14.45 - 15.30 Job Schepens
"Regressing morphological differences on an empirical measure of linguistic distance"
Thursday, August 9
14.00 - 14.45 Natalia Levshina
"'Let in translation': A typological study of the concept of LETTING in a parallel corpus of film subtitles"
14.45 - 15.30 Kapila Ponnamperuma, Chris Mellish and Peter Edwards
"Using Distributional Similarity for Identifying Vocabulary Differences between Individuals"
Friday, August 10
14:00 - 14:45
Johann-Mattis List
"Improving Phonetic Alignment by Handling Secondary Sequence Structures"
14.45 - 15.30 Erhard Hinrichs and Gerhard Jäger
Erhard Hinrichs
Gerhard Jäger

Workshop Purpose:

Computational dialectometry is an innovative method to investigate language variation. This still rather young approach employs techniques from statistical NLP - such as pattern recognition, sequence alignment, clustering, and dimension reduction techniques - to study synchronous dialectal variation. It uses easy-to-operationalize data (such as phonetic transcriptions of a small core vocabulary) collected from a large number of speakers within a certain geographic area. Methods from unsupervised machine learning are then used to measure dialect distances and to model dialect continua. Together with advances in digitally collecting population and geographic data, it is now possible to study the correlation of linguistic variation with social and geographic factors.

Recent years have seen remarkable efforts in typology to set up electronic data inventories that contain significant data sets from large, typologically diverse and representative samples of languages. The data types thus collected in computational typology are remarkably similar - from an operational point of view - to the kind of resources that are being used in computational dialectometry. It is therefore a natural move to bring these two communities into contact and to discuss the mutual usability of algorithms and perhaps common standards for data encoding and exchange.

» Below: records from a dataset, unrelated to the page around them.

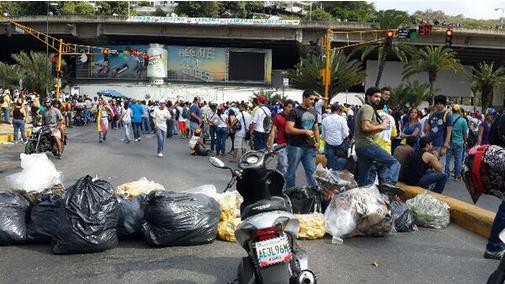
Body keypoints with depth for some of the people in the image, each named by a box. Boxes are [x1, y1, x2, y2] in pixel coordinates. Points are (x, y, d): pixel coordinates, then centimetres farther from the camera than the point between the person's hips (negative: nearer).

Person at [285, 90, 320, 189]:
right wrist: (305, 131, -18)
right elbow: (288, 129, -15)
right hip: (295, 146, -5)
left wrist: (317, 142, 7)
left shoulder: (314, 112, 15)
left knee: (311, 171, 6)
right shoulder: (295, 111, -7)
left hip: (310, 147, 5)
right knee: (292, 172, 4)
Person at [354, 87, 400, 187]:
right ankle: (387, 184, -32)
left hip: (360, 146, 10)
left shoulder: (364, 108, 27)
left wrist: (381, 127, 14)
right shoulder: (368, 108, -5)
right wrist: (380, 126, -8)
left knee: (363, 180, 11)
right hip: (367, 144, -10)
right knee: (394, 163, -16)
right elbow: (366, 127, -20)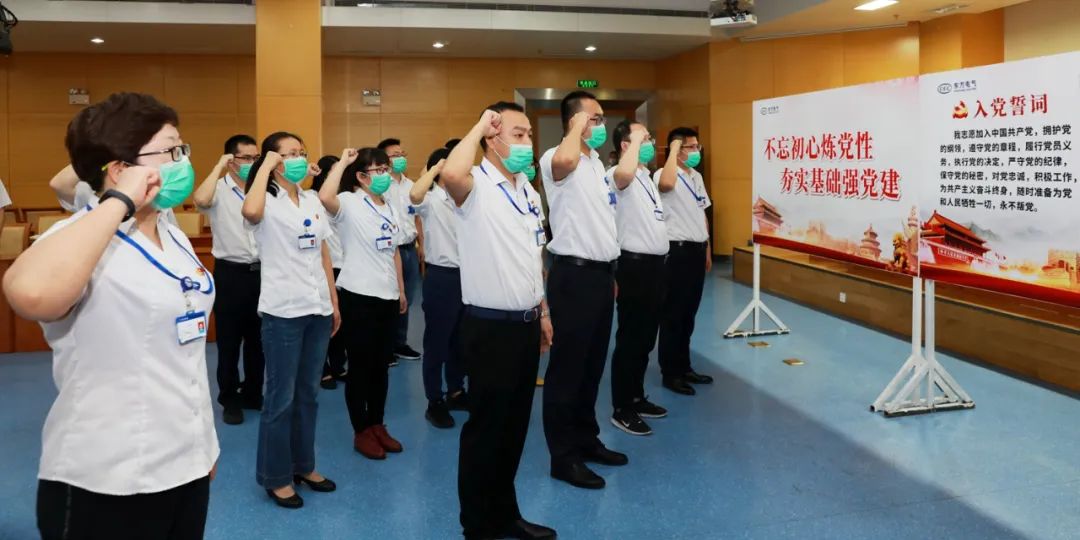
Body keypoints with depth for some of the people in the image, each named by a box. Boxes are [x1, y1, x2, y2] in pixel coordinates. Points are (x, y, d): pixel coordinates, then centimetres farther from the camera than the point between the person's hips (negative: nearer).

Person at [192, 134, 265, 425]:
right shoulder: (219, 190, -7)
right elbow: (200, 200, -28)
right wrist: (219, 166, -17)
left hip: (260, 271, 4)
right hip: (231, 272, -4)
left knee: (257, 337, 14)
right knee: (229, 339, 6)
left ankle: (253, 393, 28)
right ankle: (230, 399, 18)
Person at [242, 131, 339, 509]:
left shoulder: (312, 202, 13)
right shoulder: (268, 203, -7)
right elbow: (249, 212, -33)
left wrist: (334, 302, 15)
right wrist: (265, 166, -19)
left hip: (317, 309, 6)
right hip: (283, 311, -6)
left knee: (308, 393, 15)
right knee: (281, 397, 2)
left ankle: (303, 466, 28)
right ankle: (275, 477, 16)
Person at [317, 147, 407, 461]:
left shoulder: (388, 209, 13)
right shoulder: (349, 203, -11)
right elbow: (324, 197, -34)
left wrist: (401, 290, 17)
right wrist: (342, 162, -22)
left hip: (387, 296, 7)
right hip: (358, 296, -7)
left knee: (381, 364, 14)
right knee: (360, 365, 3)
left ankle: (377, 425, 27)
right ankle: (361, 432, 15)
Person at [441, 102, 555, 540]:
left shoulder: (528, 190, 13)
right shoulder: (477, 186, -13)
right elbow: (450, 174, -38)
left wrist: (542, 311, 19)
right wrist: (479, 126, -22)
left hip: (526, 323, 8)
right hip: (490, 326, -8)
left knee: (515, 424, 17)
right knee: (486, 427, 4)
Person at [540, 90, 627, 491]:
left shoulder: (596, 162, 16)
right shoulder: (557, 159, -12)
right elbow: (564, 161, -41)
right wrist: (578, 126, -21)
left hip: (600, 272, 9)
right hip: (574, 274, -9)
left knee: (593, 364, 17)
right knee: (568, 366, 0)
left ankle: (586, 439, 31)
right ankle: (563, 456, 10)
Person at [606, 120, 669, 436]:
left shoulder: (646, 176, 17)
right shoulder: (618, 175, -14)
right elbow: (624, 174, -40)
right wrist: (636, 140, -26)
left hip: (654, 263, 9)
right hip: (635, 264, -9)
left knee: (646, 338, 17)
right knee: (630, 339, -2)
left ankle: (637, 398, 29)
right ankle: (621, 409, 8)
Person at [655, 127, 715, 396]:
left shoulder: (697, 177, 15)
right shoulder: (664, 174, -12)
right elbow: (666, 185, -39)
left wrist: (707, 249, 19)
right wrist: (673, 150, -26)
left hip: (696, 250, 8)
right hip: (677, 251, -8)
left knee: (689, 314, 14)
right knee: (673, 314, -1)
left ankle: (684, 367, 25)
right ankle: (670, 373, 8)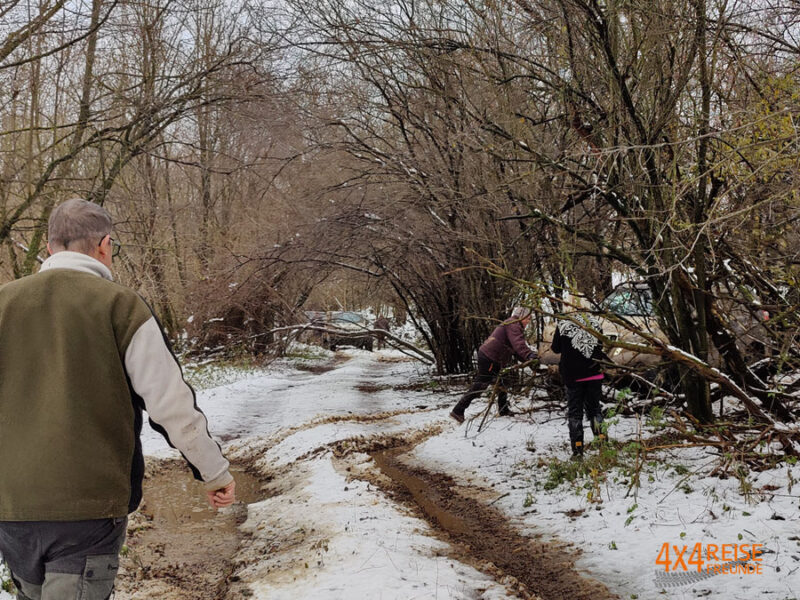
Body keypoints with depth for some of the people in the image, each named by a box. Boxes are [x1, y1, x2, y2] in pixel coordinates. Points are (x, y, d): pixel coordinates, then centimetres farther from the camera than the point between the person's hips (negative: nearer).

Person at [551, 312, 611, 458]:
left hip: (572, 375, -2)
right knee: (594, 407, 16)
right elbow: (600, 347, 11)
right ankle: (601, 437, 4)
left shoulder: (563, 325, -7)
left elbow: (556, 349, 2)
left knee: (574, 411, 4)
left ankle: (577, 447, -2)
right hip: (594, 374, 2)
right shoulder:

The goals of this workshop are twofold: - to expose the ESSLLI community in general and researchers at the interface of language and computation in particular to the application of data-driven NLP methods to a rather new domain, and - to provide a forum for practitioners and students of computational dialectometry, of quantitative typology, and of historical linguistics to learn about each other's research concerns and accompanying methods, and to receive feedback as well as inspiration for possible collaboration across sub-disciplines.